The Silent Crossing and the Countdown to Death


One of the most infuriating things we discovered when exploring America (or at least San Jose) on foot, is that the pedestrian crossings really do not try to help you in this endeavour.

Firstly, although this is likely just a different convention, the buttons to cross the street are not positioned on the side of the pole facing you as you look across the street, but 90 degrees around the corner. Needless to say we initially spent a considerable amount of time waiting for the little white (not green) man to appear, only to realise that we had pressed the wrong button.

Of course normally you would realise your mistake quite quickly when the wrong crossing signal went off, but here roughly 75% of the pedestrian crossings are completely silent. So not only is there no feedback when you have pressed the wrong button, there's also no feedback that you have pressed the right one as the little red "stop" hand is there permanently.
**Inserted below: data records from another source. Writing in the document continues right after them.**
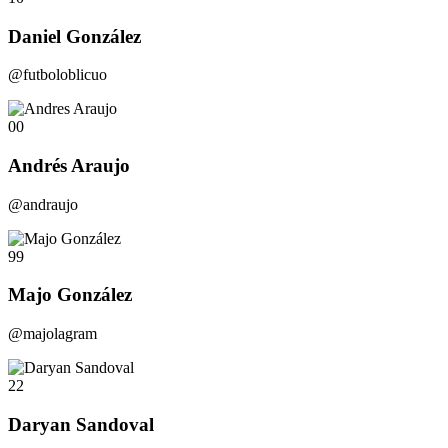
Daniel González
@futboloblicuo
00
Andrés Araujo
@andraujo
99
Majo González
@majolagram
22
Daryan Sandoval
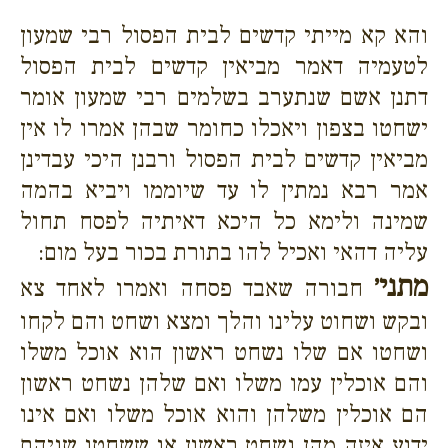
והא קא מייתי קדשים לבית הפסול רבי שמעון
לטעמיה דאמר מביאין קדשים לבית הפסול
דתנן אשם שנתערב בשלמים רבי שמעון אומר
ישחטו בצפון ויאכלו כחומר שבהן אמרו לו אין
מביאין קדשים לבית הפסול ורבנן היכי עבדינן
אמר רבא נמתין לו עד שיוממו ויביא בהמה
שמינה ולימא כל היכא דאיתיה לפסח תחול
עליה דהאי ואכיל להו בתורת בכור בעל מום:
מתני׳
חבורה שאבד פסחה ואמרו לאחד צא
ובקש ושחוט עלינו והלך ומצא ושחט והם לקחו
ושחטו אם שלו נשחט ראשון הוא אוכל משלו
והם אוכלין עמו משלו ואם שלהן נשחט ראשון
הם אוכלין משלהן והוא אוכל משלו ואם אינו
ידוע איזה מהן נשחט ראשון או ששחטו שניהם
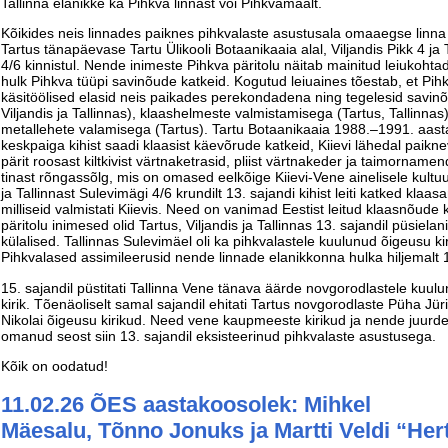
Tallinna elanikke ka Pihkva linnast või Pihkvamaalt.
Kõikides neis linnades paiknes pihkvalaste asustusala omaaegse linna 
Tartus tänapäevase Tartu Ülikooli Botaanikaaia alal, Viljandis Pikk 4 ja
4/6 kinnistul. Nende inimeste Pihkva päritolu näitab mainitud leiukoht
hulk Pihkva tüüpi savinõude katkeid. Kogutud leiuaines tõestab, et Pihk
käsitöölised elasid neis paikades perekondadena ning tegelesid savin
Viljandis ja Tallinnas), klaashelmeste valmistamisega (Tartus, Tallinnas
metallehete valamisega (Tartus). Tartu Botaanikaaia 1988.–1991. aast
keskpaiga kihist saadi klaasist käevõrude katkeid, Kiievi lähedal paikne
pärit roosast kiltkivist värtnaketrasid, pliist värtnakeder ja taimorname
tinast rõngassõlg, mis on omased eelkõige Kiievi-Vene ainelisele kultuu
ja Tallinnast Sulevimägi 4/6 krundilt 13. sajandi kihist leiti katked klaa
milliseid valmistati Kiievis. Need on vanimad Eestist leitud klaasnõude k
päritolu inimesed olid Tartus, Viljandis ja Tallinnas 13. sajandil püsielan
külalised. Tallinnas Sulevimäel oli ka pihkvalastele kuulunud õigeusu kir
Pihkvalased assimileerusid nende linnade elanikkonna hulka hiljemalt 
15. sajandil püstitati Tallinna Vene tänava äärde novgorodlastele kuul
kirik. Tõenäoliselt samal sajandil ehitati Tartus novgorodlaste Püha Jür
Nikolai õigeusu kirikud. Need vene kaupmeeste kirikud ja nende juurd
omanud seost siin 13. sajandil eksisteerinud pihkvalaste asustusega.
Kõik on oodatud!
11.02.26 ÕES aastakoosolek: Mihkel
Mäesalu, Tõnno Jonuks ja Martti Veldi “Hert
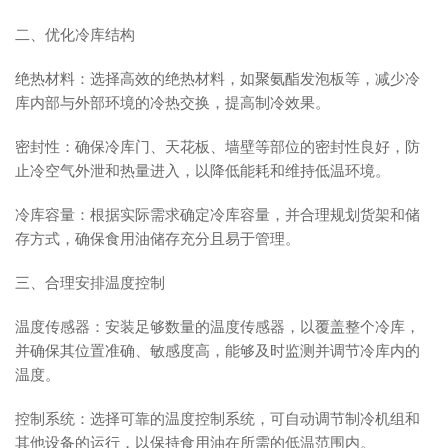
二、优化冷库结构
绝热材料：选择高效的绝热材料，如聚氨酯发泡板等，减少冷
库内部与外部环境的冷热交换，提高制冷效果。
密封性：确保冷库门、天花板、墙壁等部位的密封性良好，防
止冷空气外泄和热量进入，以降低能耗和维持低温环境。
冷库容量：根据实际需求确定冷库容量，并合理规划货架和储
存方式，确保食用油储存充分且易于管理。
三、合理安排温度控制
温度传感器：安装足够数量的温度传感器，以覆盖整个冷库，
并确保其位置准确、敏感度高，能够及时监测并调节冷库内的
温度。
控制系统：选择可靠的温度控制系统，可自动调节制冷机组和
其他设备的运行，以保持食用油在所需的低温范围内。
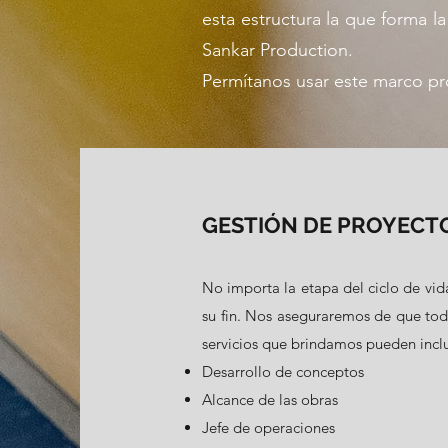
esta estructura la que forma l
Sankar Production.
Permítanos usar este marco p
GESTIÓN DE PROYECT
No importa la etapa del ciclo de vida
su fin. Nos aseguraremos de que tod
servicios que brindamos pueden inclui
Desarrollo de conceptos
Alcance de las obras
Jefe de operaciones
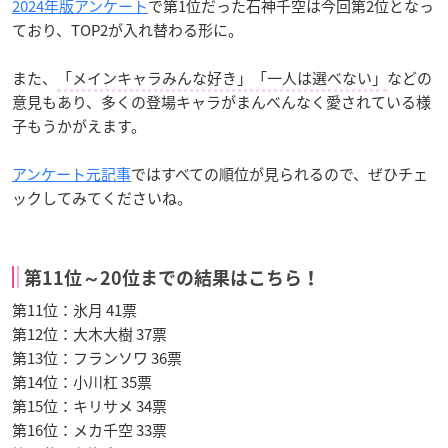
2024年版アンケート
で第1位だった石神千空は今回第2位となっ
ており、TOP2が入れ替わる形に。
また、
「メインキャラみんな好き」「一人は選べない」
などの
意見もあり、多くの登場キャラがまんべんなく愛されている様
子もうかがえます。
アンケート元記事
ではすべての順位が見られるので、ぜひチェ
ックしてみてくださいね。
第11位～20位までの結果はこちら！
第11位：氷月 41票
第12位：大木大樹 37票
第13位：フランソワ 36票
第14位：小川杠 35票
第15位：キリサメ 34票
第16位：メカ千空 33票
This results in many, many cases of looking up from your ipod/cellphone/conversation, only to realise that you have already missed the crossing and you must now press the button and wait again. If you do manage to catch the crossing before it finishes, it helpfully displays a large red "countdown" to let you know how much longer you have before the SUVs are allowed to mow you down.

I truly pity for deaf pedestrians in America. Not only do they get no clues as to when it's safe to cross the street, the Californian Drivers Handbook (the road code) has to explicitly tell prospective drivers not to honk at blind people. Then again, the handbook also begins with a message from Arnold Schwarzenegger... that's got to count for something.


2 comments:

Anonymous said...

AND for quite a while... being NZers you tend to look the WRONG way when crossing a road, see no-one and step out only to miss being mowed down by a fraction of a second.. and ivariably get honked, fingered, and yelled at suitably so as to confirm that you are a in fact a total idiot.... Oh what fun.....

Tina said...

Wow! How did you know? (sarcasm)

We're getting better at it now. I have to constantly think "Do the opposite." Though I always forget about the crossing into our street - you can't see the cars waiting to turn, far away on the right of the T-junction, so you go... and almost get hit.